RECORDED INFORMATION.
______

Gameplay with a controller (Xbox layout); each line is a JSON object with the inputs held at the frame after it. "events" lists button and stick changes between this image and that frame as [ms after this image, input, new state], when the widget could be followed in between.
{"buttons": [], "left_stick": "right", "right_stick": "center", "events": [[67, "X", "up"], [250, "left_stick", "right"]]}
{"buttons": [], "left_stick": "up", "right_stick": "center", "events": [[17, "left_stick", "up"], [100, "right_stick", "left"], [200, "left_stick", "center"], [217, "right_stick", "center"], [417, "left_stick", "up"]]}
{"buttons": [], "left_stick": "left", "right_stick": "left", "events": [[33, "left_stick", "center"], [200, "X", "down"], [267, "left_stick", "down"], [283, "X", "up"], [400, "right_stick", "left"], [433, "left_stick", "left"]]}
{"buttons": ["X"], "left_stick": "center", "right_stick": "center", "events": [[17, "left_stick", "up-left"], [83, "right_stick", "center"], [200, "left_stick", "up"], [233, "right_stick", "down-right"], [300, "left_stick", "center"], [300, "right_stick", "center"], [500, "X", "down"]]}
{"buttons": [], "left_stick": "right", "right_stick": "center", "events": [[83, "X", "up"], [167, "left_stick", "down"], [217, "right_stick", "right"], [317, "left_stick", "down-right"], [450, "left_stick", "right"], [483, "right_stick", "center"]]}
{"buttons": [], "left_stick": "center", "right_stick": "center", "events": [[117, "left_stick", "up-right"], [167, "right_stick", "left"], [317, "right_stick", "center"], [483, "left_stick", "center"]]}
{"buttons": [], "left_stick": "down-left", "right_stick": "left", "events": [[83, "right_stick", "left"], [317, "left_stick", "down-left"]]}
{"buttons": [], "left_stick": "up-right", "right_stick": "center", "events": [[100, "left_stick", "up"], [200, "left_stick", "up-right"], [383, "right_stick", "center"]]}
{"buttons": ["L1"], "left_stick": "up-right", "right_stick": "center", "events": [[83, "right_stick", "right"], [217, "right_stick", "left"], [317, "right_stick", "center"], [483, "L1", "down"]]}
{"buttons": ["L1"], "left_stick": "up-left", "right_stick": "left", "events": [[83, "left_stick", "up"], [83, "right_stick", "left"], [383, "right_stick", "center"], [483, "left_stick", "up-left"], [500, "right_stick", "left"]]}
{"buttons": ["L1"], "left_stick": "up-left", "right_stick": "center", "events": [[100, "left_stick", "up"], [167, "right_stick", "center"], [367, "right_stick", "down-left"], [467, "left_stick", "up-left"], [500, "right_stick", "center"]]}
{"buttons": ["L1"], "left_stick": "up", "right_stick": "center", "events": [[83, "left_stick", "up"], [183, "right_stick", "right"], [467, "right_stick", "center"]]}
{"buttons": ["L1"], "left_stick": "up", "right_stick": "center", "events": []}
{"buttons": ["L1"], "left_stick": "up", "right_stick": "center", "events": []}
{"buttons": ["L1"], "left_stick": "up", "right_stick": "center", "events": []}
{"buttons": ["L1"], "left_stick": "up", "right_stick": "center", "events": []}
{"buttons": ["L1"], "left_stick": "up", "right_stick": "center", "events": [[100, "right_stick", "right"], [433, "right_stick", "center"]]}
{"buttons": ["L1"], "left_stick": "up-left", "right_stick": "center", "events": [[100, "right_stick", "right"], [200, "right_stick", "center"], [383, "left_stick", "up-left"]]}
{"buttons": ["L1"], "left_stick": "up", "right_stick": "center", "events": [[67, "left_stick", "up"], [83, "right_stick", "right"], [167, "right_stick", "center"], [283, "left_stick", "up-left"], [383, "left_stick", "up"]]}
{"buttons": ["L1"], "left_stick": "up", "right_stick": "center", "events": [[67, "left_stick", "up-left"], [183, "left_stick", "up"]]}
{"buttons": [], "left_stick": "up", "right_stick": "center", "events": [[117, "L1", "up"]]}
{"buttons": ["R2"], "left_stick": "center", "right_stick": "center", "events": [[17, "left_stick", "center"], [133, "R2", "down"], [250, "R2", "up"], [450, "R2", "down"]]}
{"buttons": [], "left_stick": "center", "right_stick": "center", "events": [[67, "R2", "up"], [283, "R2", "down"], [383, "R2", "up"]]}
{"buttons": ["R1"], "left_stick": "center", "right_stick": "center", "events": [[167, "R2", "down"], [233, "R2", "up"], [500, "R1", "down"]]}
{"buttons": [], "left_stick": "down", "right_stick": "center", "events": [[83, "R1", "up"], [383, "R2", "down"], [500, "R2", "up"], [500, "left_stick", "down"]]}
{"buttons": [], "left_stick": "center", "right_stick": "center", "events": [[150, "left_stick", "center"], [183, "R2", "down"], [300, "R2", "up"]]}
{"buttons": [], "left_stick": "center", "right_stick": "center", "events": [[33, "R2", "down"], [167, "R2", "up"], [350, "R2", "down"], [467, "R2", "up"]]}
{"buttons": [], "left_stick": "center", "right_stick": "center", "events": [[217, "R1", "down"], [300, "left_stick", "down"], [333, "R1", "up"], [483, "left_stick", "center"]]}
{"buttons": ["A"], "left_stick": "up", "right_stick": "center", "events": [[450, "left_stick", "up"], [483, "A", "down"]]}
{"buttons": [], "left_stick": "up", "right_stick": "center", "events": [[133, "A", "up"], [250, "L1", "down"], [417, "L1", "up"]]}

______

ASSIGNED TASK. An exact copy of the listing above is needed, so write it out again.

EXPECTED ANSWER.
Gameplay with a controller (Xbox layout); each line is a JSON object with the inputs held at the frame after it. "events" lists button and stick changes between this image and that frame as [ms after this image, input, new state], when the widget could be followed in between.
{"buttons": [], "left_stick": "right", "right_stick": "center", "events": [[67, "X", "up"], [250, "left_stick", "right"]]}
{"buttons": [], "left_stick": "up", "right_stick": "center", "events": [[17, "left_stick", "up"], [100, "right_stick", "left"], [200, "left_stick", "center"], [217, "right_stick", "center"], [417, "left_stick", "up"]]}
{"buttons": [], "left_stick": "left", "right_stick": "left", "events": [[33, "left_stick", "center"], [200, "X", "down"], [267, "left_stick", "down"], [283, "X", "up"], [400, "right_stick", "left"], [433, "left_stick", "left"]]}
{"buttons": ["X"], "left_stick": "center", "right_stick": "center", "events": [[17, "left_stick", "up-left"], [83, "right_stick", "center"], [200, "left_stick", "up"], [233, "right_stick", "down-right"], [300, "left_stick", "center"], [300, "right_stick", "center"], [500, "X", "down"]]}
{"buttons": [], "left_stick": "right", "right_stick": "center", "events": [[83, "X", "up"], [167, "left_stick", "down"], [217, "right_stick", "right"], [317, "left_stick", "down-right"], [450, "left_stick", "right"], [483, "right_stick", "center"]]}
{"buttons": [], "left_stick": "center", "right_stick": "center", "events": [[117, "left_stick", "up-right"], [167, "right_stick", "left"], [317, "right_stick", "center"], [483, "left_stick", "center"]]}
{"buttons": [], "left_stick": "down-left", "right_stick": "left", "events": [[83, "right_stick", "left"], [317, "left_stick", "down-left"]]}
{"buttons": [], "left_stick": "up-right", "right_stick": "center", "events": [[100, "left_stick", "up"], [200, "left_stick", "up-right"], [383, "right_stick", "center"]]}
{"buttons": ["L1"], "left_stick": "up-right", "right_stick": "center", "events": [[83, "right_stick", "right"], [217, "right_stick", "left"], [317, "right_stick", "center"], [483, "L1", "down"]]}
{"buttons": ["L1"], "left_stick": "up-left", "right_stick": "left", "events": [[83, "left_stick", "up"], [83, "right_stick", "left"], [383, "right_stick", "center"], [483, "left_stick", "up-left"], [500, "right_stick", "left"]]}
{"buttons": ["L1"], "left_stick": "up-left", "right_stick": "center", "events": [[100, "left_stick", "up"], [167, "right_stick", "center"], [367, "right_stick", "down-left"], [467, "left_stick", "up-left"], [500, "right_stick", "center"]]}
{"buttons": ["L1"], "left_stick": "up", "right_stick": "center", "events": [[83, "left_stick", "up"], [183, "right_stick", "right"], [467, "right_stick", "center"]]}
{"buttons": ["L1"], "left_stick": "up", "right_stick": "center", "events": []}
{"buttons": ["L1"], "left_stick": "up", "right_stick": "center", "events": []}
{"buttons": ["L1"], "left_stick": "up", "right_stick": "center", "events": []}
{"buttons": ["L1"], "left_stick": "up", "right_stick": "center", "events": []}
{"buttons": ["L1"], "left_stick": "up", "right_stick": "center", "events": [[100, "right_stick", "right"], [433, "right_stick", "center"]]}
{"buttons": ["L1"], "left_stick": "up-left", "right_stick": "center", "events": [[100, "right_stick", "right"], [200, "right_stick", "center"], [383, "left_stick", "up-left"]]}
{"buttons": ["L1"], "left_stick": "up", "right_stick": "center", "events": [[67, "left_stick", "up"], [83, "right_stick", "right"], [167, "right_stick", "center"], [283, "left_stick", "up-left"], [383, "left_stick", "up"]]}
{"buttons": ["L1"], "left_stick": "up", "right_stick": "center", "events": [[67, "left_stick", "up-left"], [183, "left_stick", "up"]]}
{"buttons": [], "left_stick": "up", "right_stick": "center", "events": [[117, "L1", "up"]]}
{"buttons": ["R2"], "left_stick": "center", "right_stick": "center", "events": [[17, "left_stick", "center"], [133, "R2", "down"], [250, "R2", "up"], [450, "R2", "down"]]}
{"buttons": [], "left_stick": "center", "right_stick": "center", "events": [[67, "R2", "up"], [283, "R2", "down"], [383, "R2", "up"]]}
{"buttons": ["R1"], "left_stick": "center", "right_stick": "center", "events": [[167, "R2", "down"], [233, "R2", "up"], [500, "R1", "down"]]}
{"buttons": [], "left_stick": "down", "right_stick": "center", "events": [[83, "R1", "up"], [383, "R2", "down"], [500, "R2", "up"], [500, "left_stick", "down"]]}
{"buttons": [], "left_stick": "center", "right_stick": "center", "events": [[150, "left_stick", "center"], [183, "R2", "down"], [300, "R2", "up"]]}
{"buttons": [], "left_stick": "center", "right_stick": "center", "events": [[33, "R2", "down"], [167, "R2", "up"], [350, "R2", "down"], [467, "R2", "up"]]}
{"buttons": [], "left_stick": "center", "right_stick": "center", "events": [[217, "R1", "down"], [300, "left_stick", "down"], [333, "R1", "up"], [483, "left_stick", "center"]]}
{"buttons": ["A"], "left_stick": "up", "right_stick": "center", "events": [[450, "left_stick", "up"], [483, "A", "down"]]}
{"buttons": [], "left_stick": "up", "right_stick": "center", "events": [[133, "A", "up"], [250, "L1", "down"], [417, "L1", "up"]]}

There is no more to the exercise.